INSTRUCTION – An exact transcription is needed, starting with the line that contains "Initial Config By" and ending with the last line of the records.

(Recorded data)
• • • • •

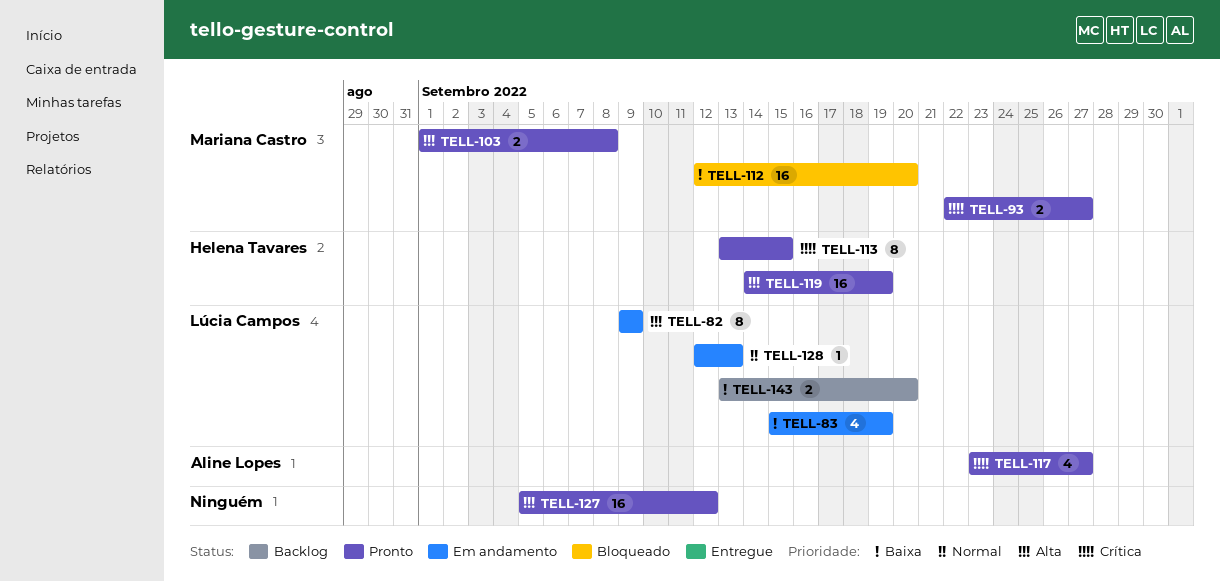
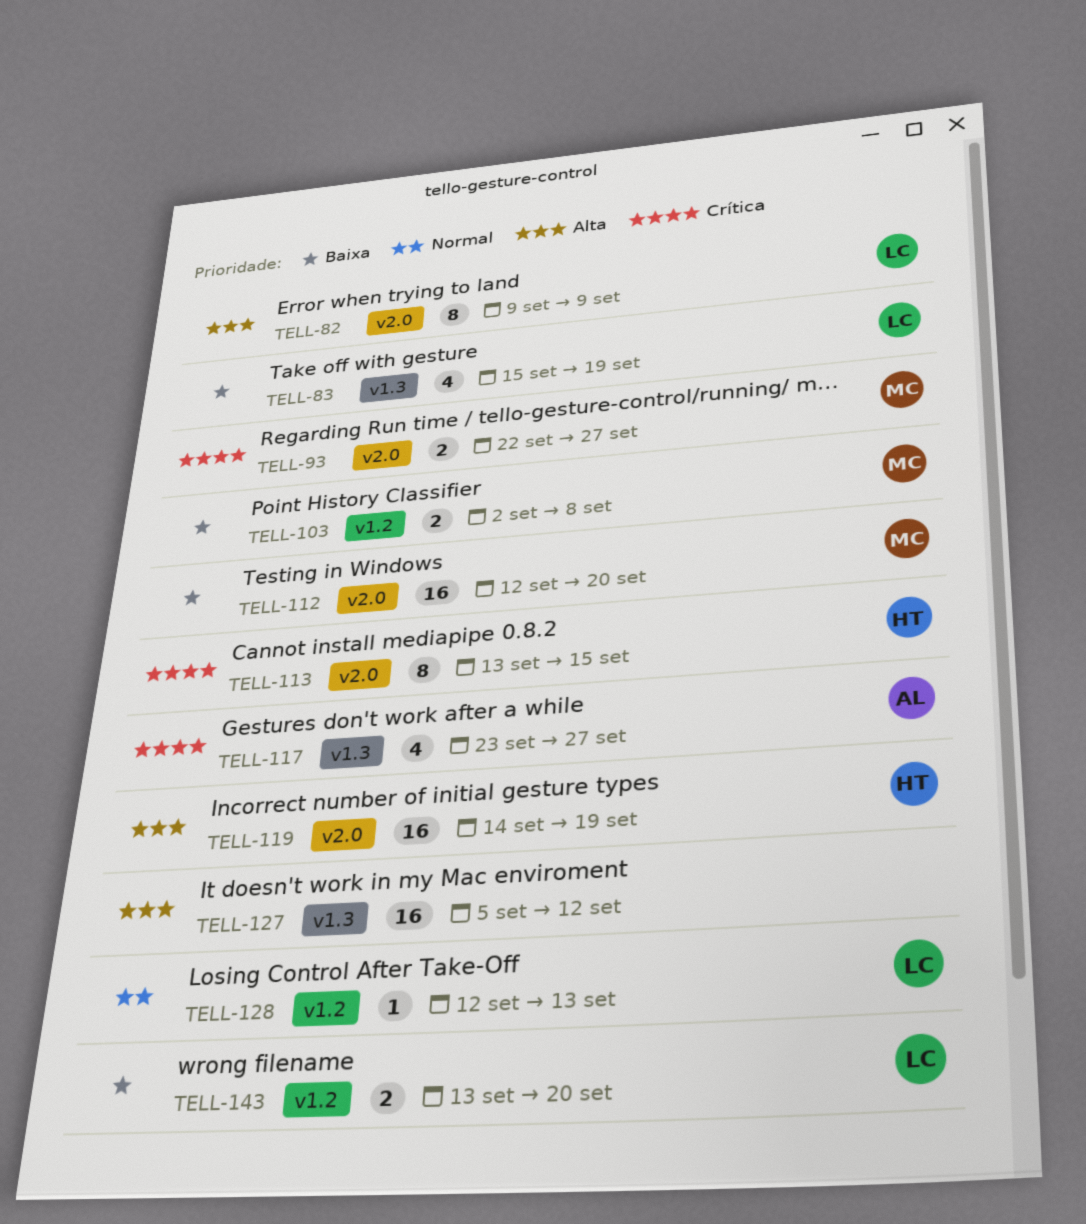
TELL-103, priority: Alta -> Baixa
TELL-103, start: Sep 1 -> Sep 2

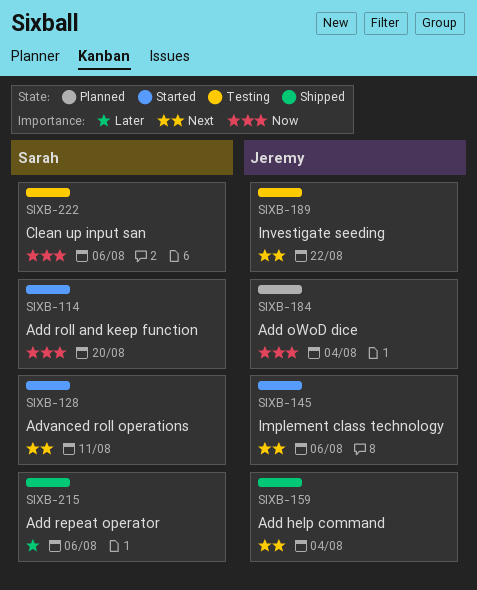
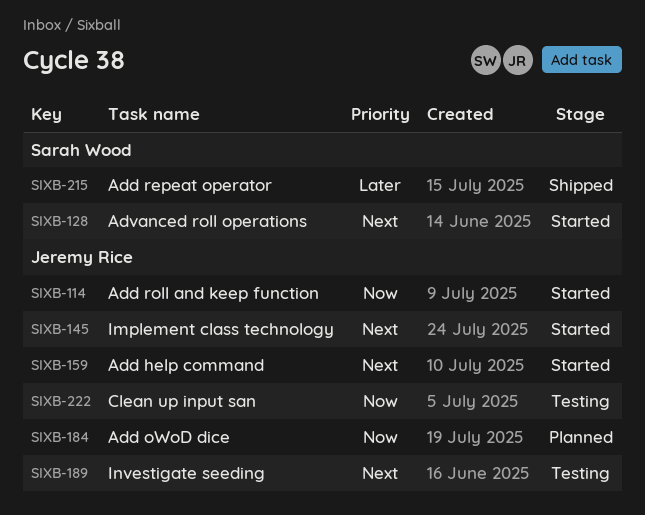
SIXB-114, owner: Sarah Wood -> Jeremy Rice
SIXB-159, status: Shipped -> Started
SIXB-222, owner: Sarah Wood -> Jeremy Rice

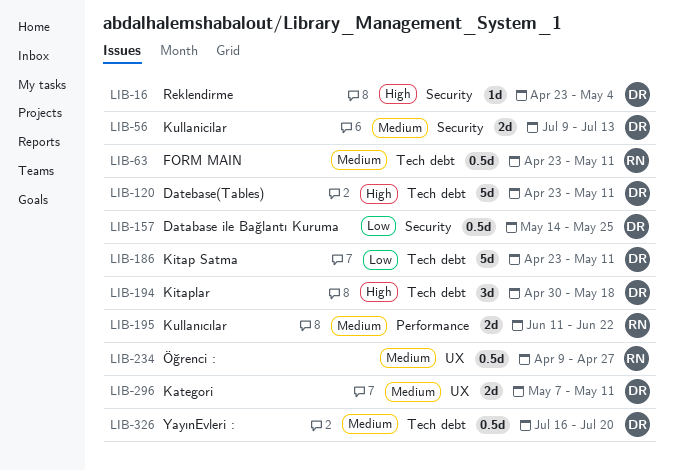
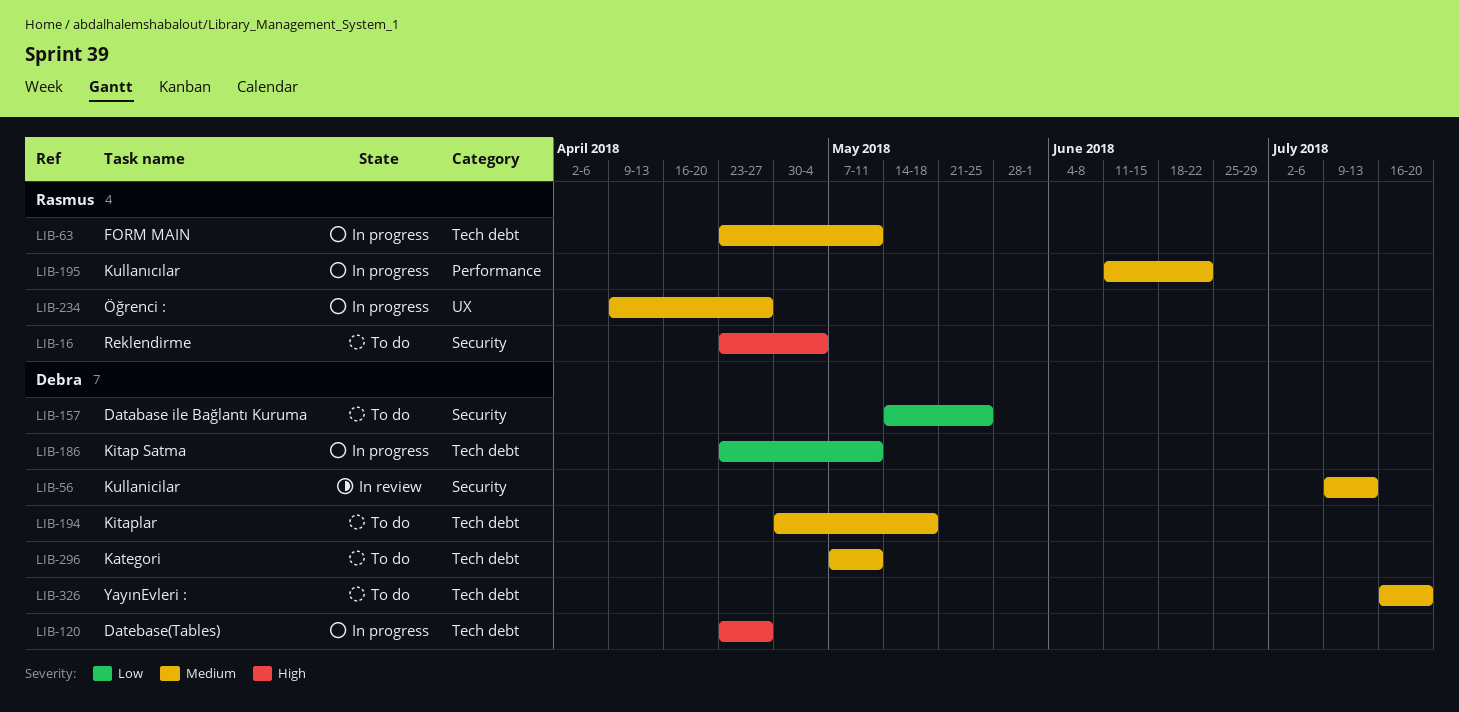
LIB-16, owner: Debra -> Rasmus
LIB-120, due: May 11 -> Apr 27
LIB-194, priority: High -> Medium
LIB-296, label: UX -> Tech debt

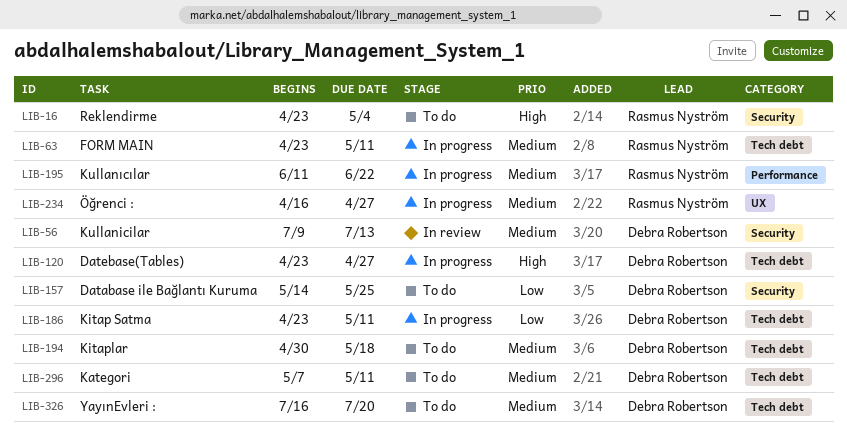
LIB-234, start: Apr 9 -> Apr 16

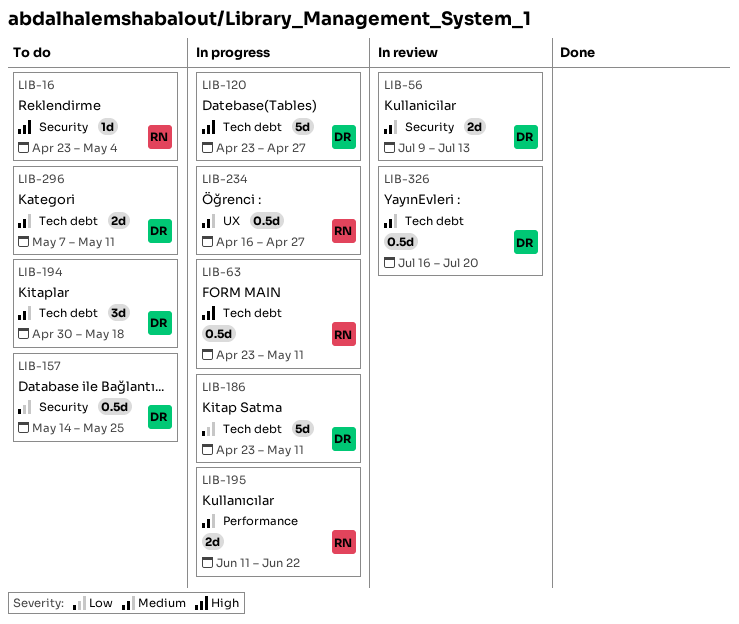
LIB-63, priority: Medium -> High
LIB-326, status: To do -> In review

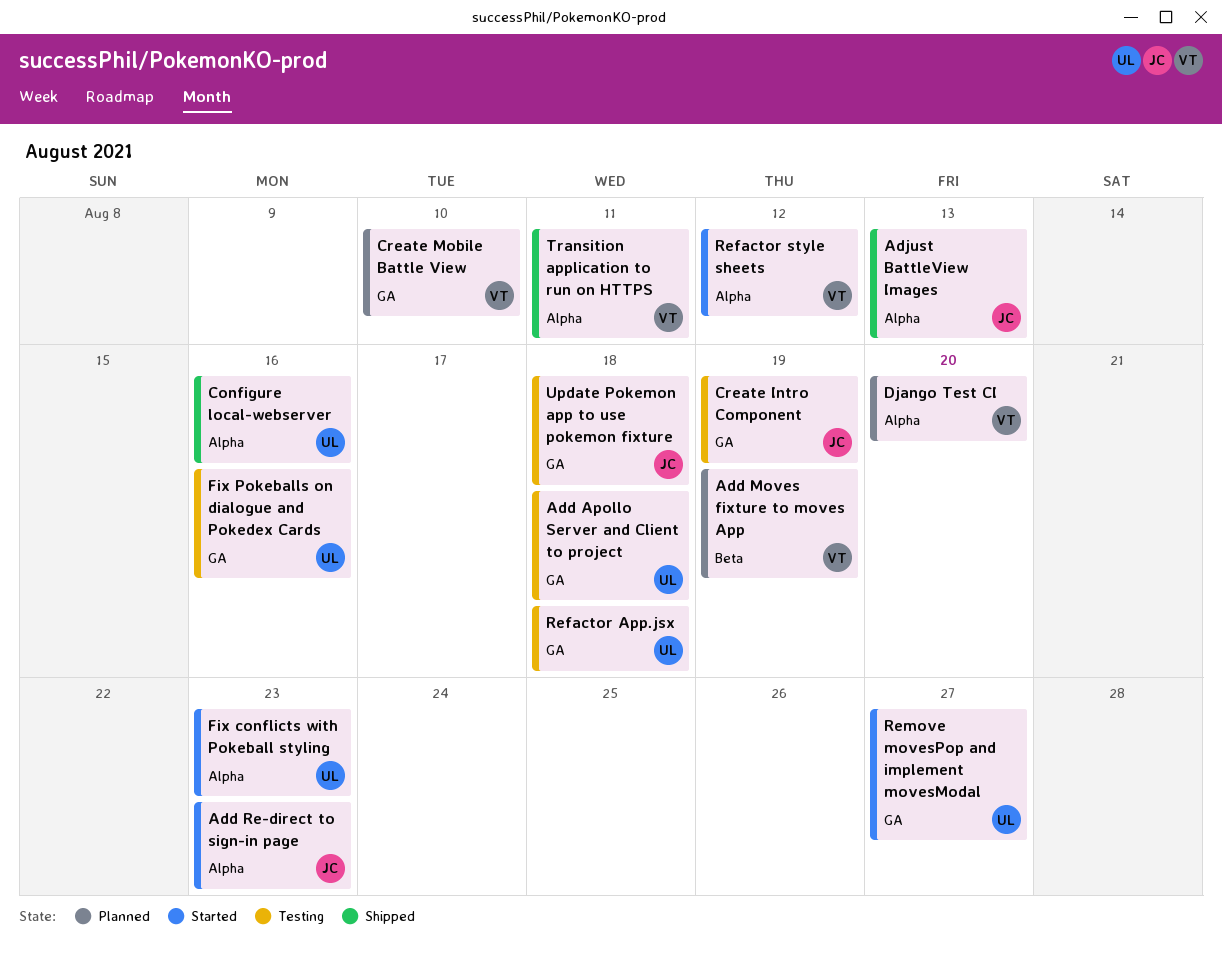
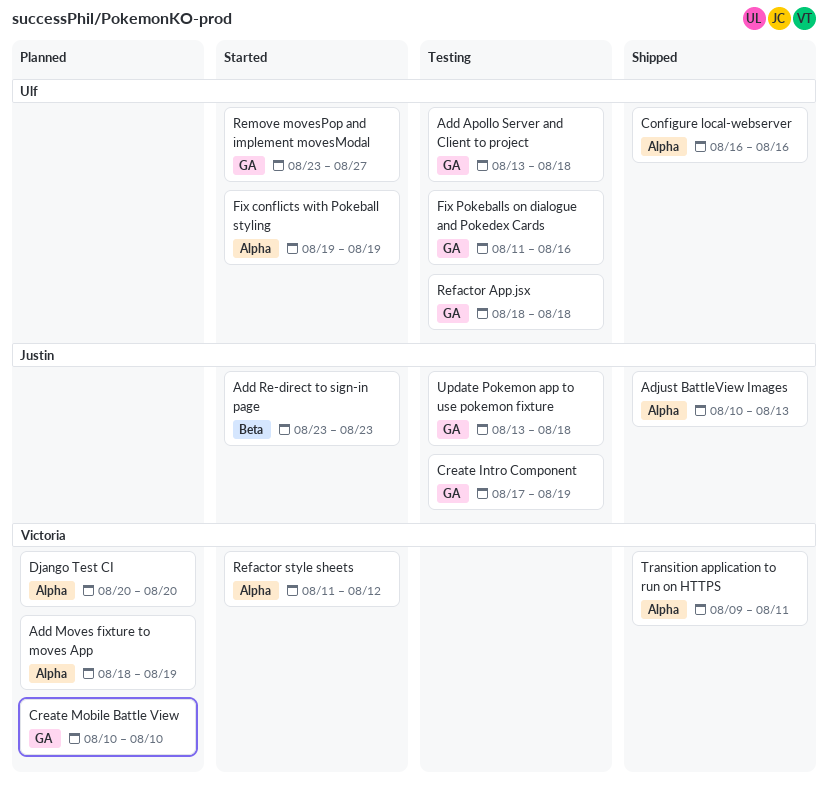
Add Moves fixture to moves App, label: Beta -> Alpha
Add Re-direct to sign-in page, label: Alpha -> Beta
Fix conflicts with Pokeball styling, due: Aug 23 -> Aug 19

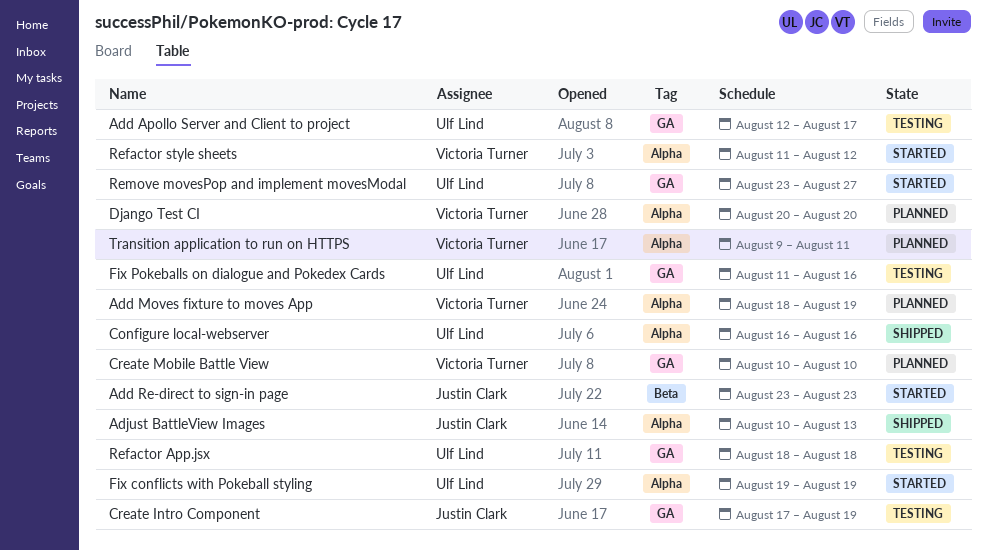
Add Apollo Server and Client to project, start: Aug 13 -> Aug 12
Add Apollo Server and Client to project, due: Aug 18 -> Aug 17
Transition application to run on HTTPS, status: Shipped -> Planned
Update Pokemon app to use pokemon fixture: present -> none

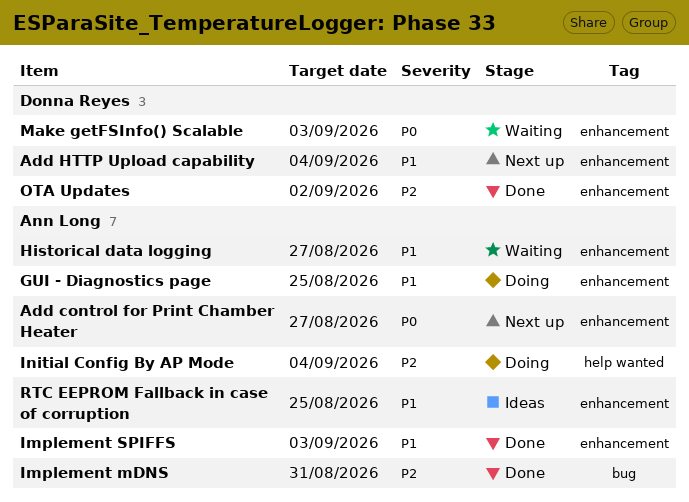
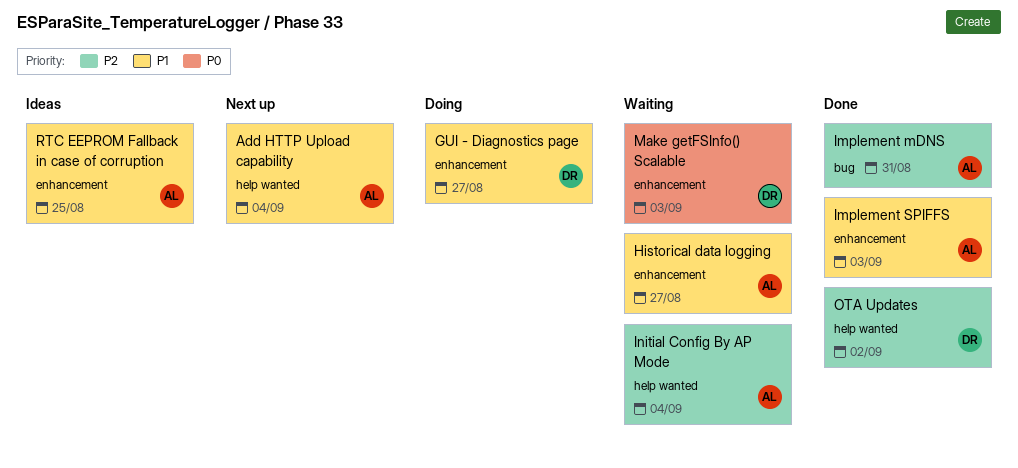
Add control for Print Chamber Heater: present -> none
Add HTTP Upload capability, owner: Donna Reyes -> Ann Long
Add HTTP Upload capability, label: enhancement -> help wanted
GUI - Diagnostics page, owner: Ann Long -> Donna Reyes
GUI - Diagnostics page, due: Aug 25 -> Aug 27
Initial Config By AP Mode, status: Doing -> Waiting
OTA Updates, label: enhancement -> help wanted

• • • • •

REPLY TO THE EXERCISE –
Initial Config By AP Mode, status: Doing -> Waiting
OTA Updates, label: enhancement -> help wanted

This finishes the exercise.